From a practical perspective, the framework developed in this research demonstrates strong cross-port generalizability, showing consistent performance across four major Gulf ports operating under different infrastructural and operational conditions. This adaptability underscores the potential of explainable forecasting frameworks to support multi-port coordination, enhance supply chain visibility and facilitate integrated decision-making at a regional level. As global maritime trade becomes increasingly complex and competitive, these insights provide an essential foundation for adopting intelligent forecasting solutions in port management.
Looking forward, several promising research directions emerge from this study:
Global model generalization
Extending the framework to a wider set of international ports will enable the validation of its robustness and improve the scalability of forecasting solutions across diverse economic and operational contexts.
Integration of real-time IoT and AIS data
Incorporating real-time IoT-enabled sensors, Automatic Identification System (AIS) data, and satellite imagery can enhance the timeliness and responsiveness of forecasts, enabling near-instantaneous adjustments to operational strategies.
Digital twin-enabled forecasting
Developing hybrid digital twin frameworks that integrate live operational data with predictive analytics will allow decision-makers to simulate alternative scenarios and optimize port operations proactively.
Advanced AI and reinforcement learning
Future research should explore the integration of reinforcement learning and causal inference models to support adaptive, self-learning forecasting systems capable of responding to unexpected disruptions, such as supply chain shocks or weather-related delays.
Sustainability and decarbonization strategies
By extending the model to incorporate carbon emissions data and energy consumption metrics, future studies can contribute to optimizing throughput while aligning with global sustainability targets and regulatory frameworks.

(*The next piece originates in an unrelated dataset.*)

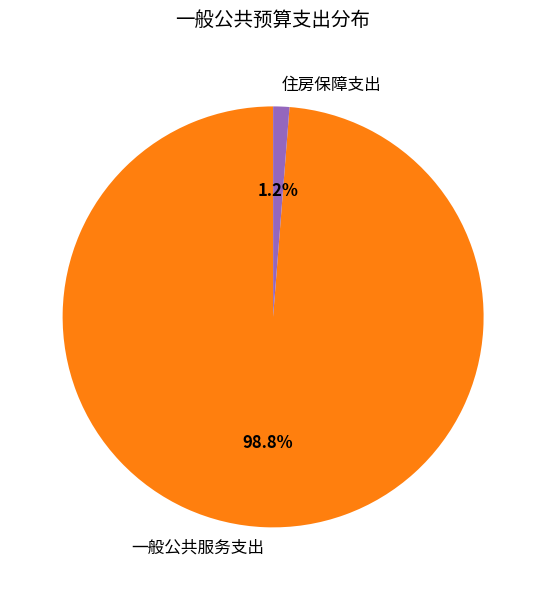

True or false: 住房保障支出 accounts for 11% of the total.

False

In conclusion, this research provides a scientifically rigorous and practically applicable framework that advances the state of knowledge in container throughput forecasting and maritime logistic decision support. This study not only demonstrates the predictive superiority of machine learning models but also introduces a transparent and interpretable forecasting paradigm that addresses the operational challenges faced by modern ports. By combining explainable AI techniques with comparative modeling, the framework offers both researchers and practitioners a roadmap for leveraging advanced analytics to improve forecasting reliability, operational efficiency and strategic planning in the evolving maritime ecosystem.
By linking Granger causality with SHAP-based importance, the framework connects statistical causation with model-derived feature relevance, offering a comprehensive view of throughput drivers that merges accuracy with interpretability.